NCIA JISR support NATO Biometrics and Identity Intelligence during Exercise Northern Spirit 2025


From 8 to 24 September 2025, NATO Communications and Information Agency (NCIA) Subject Matter Experts from the Joint Intelligence, Surveillance and Reconnaissance (JISR) Centre led and supported the annual exercise Northern Spirit 2025 (NOSP25). The exercise, organized and executed by NCIA, with the operational support received from Supreme Headquarters Allied Powers Europe (SHAPE), tests the technical and operational interoperability of biometrics and provides identity intelligence (I2) in a crisis-simulated scenario.


Northern Spirit is designed to support biometric data exchange and NATO standards interoperability, perform I2 analysis from biometric matches to identify anonymous threats, and demonstrate the value of I2 and biometrics to the operational community. As of 2025, the focus for the NOSP exercise has changed towards supporting intelligence collective training in order to promote the reciprocal benefits and to further develop the synergy between these two domains within the larger context of joint ISR.

NCIA JISR support NATO Biometrics and Identity Intelligence during Exercise Northern Spirit 2025

To support the planning phase, NCIA’s JISR Centre was responsible for organizing the planning conferences and scripting workshops as well as preparing the exercise set-up, scenario, communication and information systems (CIS) configuration and liaising with the Host Nation. For the execution, NCIA ensured that the exercise ran smoothly, provided the leadership and supervised the delivery of training in order to be certain that the training objectives were met.

“Ultimately, biometrics and I2 are designed to deny the enemy anonymity. These capabilities can help answer ‘who’-related intelligence collection requirements to discover threat identities, attribute those identities to places and events, and to associate those identities to other threat actors, thereby illuminating a threat network that can be shared across the Alliance in order to enhance our security,” illustrated Lieutenant Commander Clement Herron, Deputy Exercise Director from SHAPE.
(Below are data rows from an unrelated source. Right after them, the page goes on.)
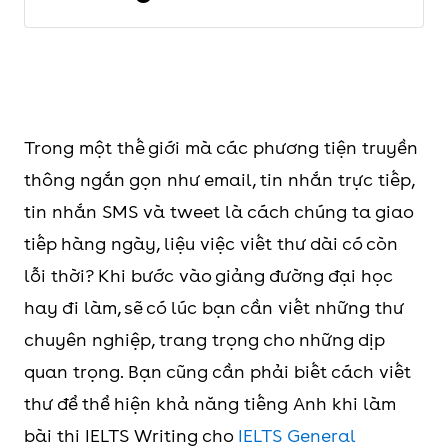
Trong một thế giới mà các phương tiện truyền
thông ngắn gọn như email, tin nhắn trực tiếp,
tin nhắn SMS và tweet là cách chúng ta giao
tiếp hàng ngày, liệu việc viết thư dài có còn
lỗi thời? Khi bước vào giảng đường đại học
hay đi làm, sẽ có lúc bạn cần viết những thư
chuyên nghiệp, trang trọng cho những dịp
quan trọng. Bạn cũng cần phải biết cách viết
thư để thể hiện khả năng tiếng Anh khi làm
bài thi IELTS Writing cho
IELTS General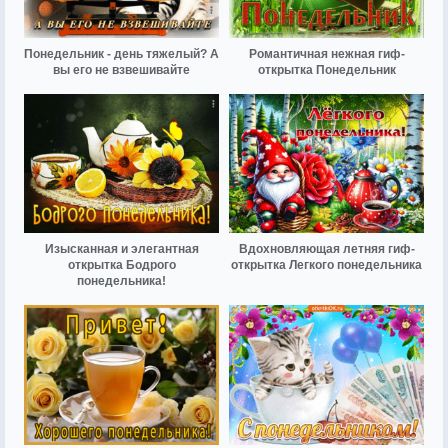
Понедельник - день тяжелый? А
Романтичная нежная гиф-
вы его не взвешивайте
открытка Понедельник
Изысканная и элегантная
Вдохновляющая летняя гиф-
открытка Бодрого
открытка Легкого понедельника
понедельника!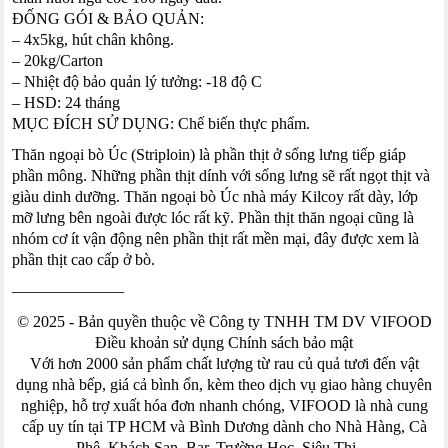
ĐỐNG GÓI & BẢO QUẢN:
– 4x5kg, hút chân không.
– 20kg/Carton
– Nhiệt độ bảo quản lý tưởng: -18 độ C
– HSD: 24 tháng
MỤC ĐÍCH SỬ DỤNG: Chế biến thực phẩm.
Thăn ngoại bò Úc (Striploin) là phần thịt ở sống lưng tiếp giáp
phần mông. Những phần thịt dính với sống lưng sẽ rất ngọt thịt và
giàu dinh dưỡng. Thăn ngoại bò Úc nhà máy Kilcoy rất dày, lớp
mỡ lưng bên ngoài được lóc rất kỹ. Phần thịt thăn ngoại cũng là
nhóm cơ ít vận động nên phần thịt rất mền mại, đây được xem là
phần thịt cao cấp ở bò.
———————
© 2025 - Bản quyền thuộc về Công ty TNHH TM DV VIFOOD
Điều khoản sử dụng Chính sách bảo mật
Với hơn 2000 sản phẩm chất lượng từ rau củ quả tươi đến vật
dụng nhà bếp, giá cả bình ổn, kèm theo dịch vụ giao hàng chuyên
nghiệp, hỗ trợ xuất hóa đơn nhanh chóng, VIFOOD là nhà cung
cấp uy tín tại TP HCM và Bình Dương dành cho Nhà Hàng, Cà
Phê, Khách Sạn, Bar, Trường Học, Siêu Thị,...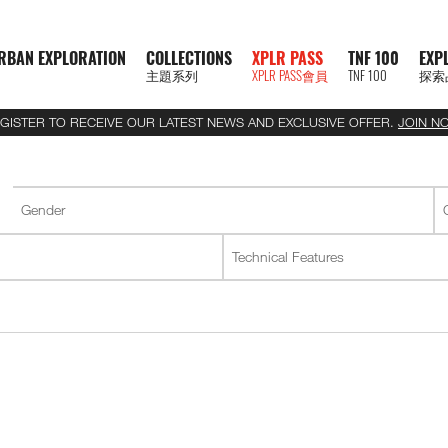
RBAN EXPLORATION
COLLECTIONS
XPLR PASS
TNF 100
EXP
主題系列
XPLR PASS會員
TNF 100
探索
GISTER TO RECEIVE OUR LATEST NEWS AND EXCLUSIVE OFFER.
JOIN N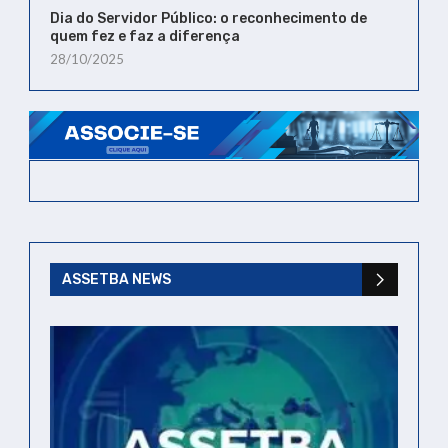
Dia do Servidor Público: o reconhecimento de
quem fez e faz a diferença
28/10/2025
ASSETBA NEWS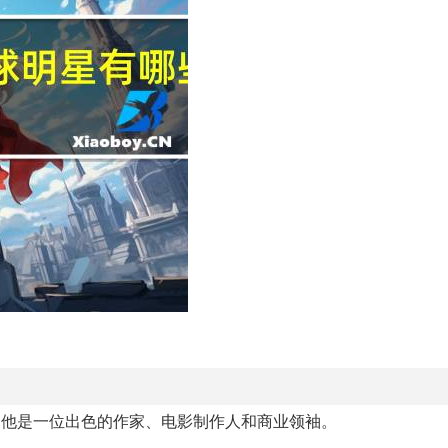
，他是一位出色的作家、电影制作人和商业领袖。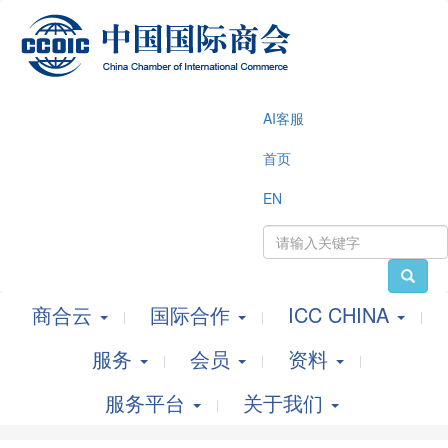
AI客服
首页
EN
商合云
国际合作
ICC CHINA
服务
会员
资料
服务平台
关于我们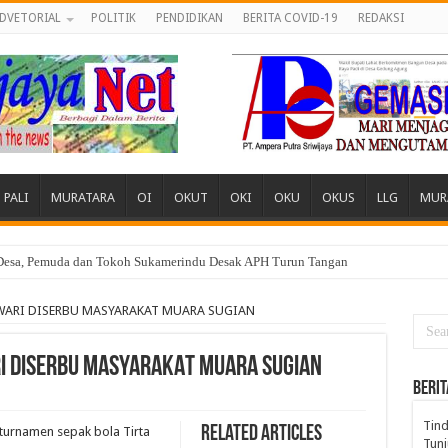
DVETORIAL
POLITIK
PENDIDIKAN
BERITA COVID-19
REDAKSI
PALI
MURATARA
OI
OKUT
OKI
OKU
OKUS
LLG
MUR
 Desa, Pemuda dan Tokoh Sukamerindu Desak APH Turun Tangan
SWARI DISERBU MASYARAKAT MUARA SUGIAN
RI DISERBU MASYARAKAT MUARA SUGIAN
BERIT
Tind
Related Articles
urnamen sepak bola Tirta
Tunj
In addition to leading the exercise, the JISR team provided functional support and training for several operational systems which assisted the planning, preparation and execution. This included tools and capabilities which share biometric data between Nations, support the intelligence collection process and provide analysts with a wider intelligence perspective.

“The NOSP series represents a unique opportunity for NATO Nations to train their Biometrics Operators, Identity Intelligence Analysts and Legal Advisers in a relevant scenario that replicates the current realities,” explained Radu Cimpean, ISR Senior Operation Specialist and NOSP Exercise Director. “The participants practiced sharing biometrics data and exercised production of Identity Intelligence under the oversight of Legal advisors within a simulated environment reproducing a conventional warfare which may arise from the declaration of Article 5.”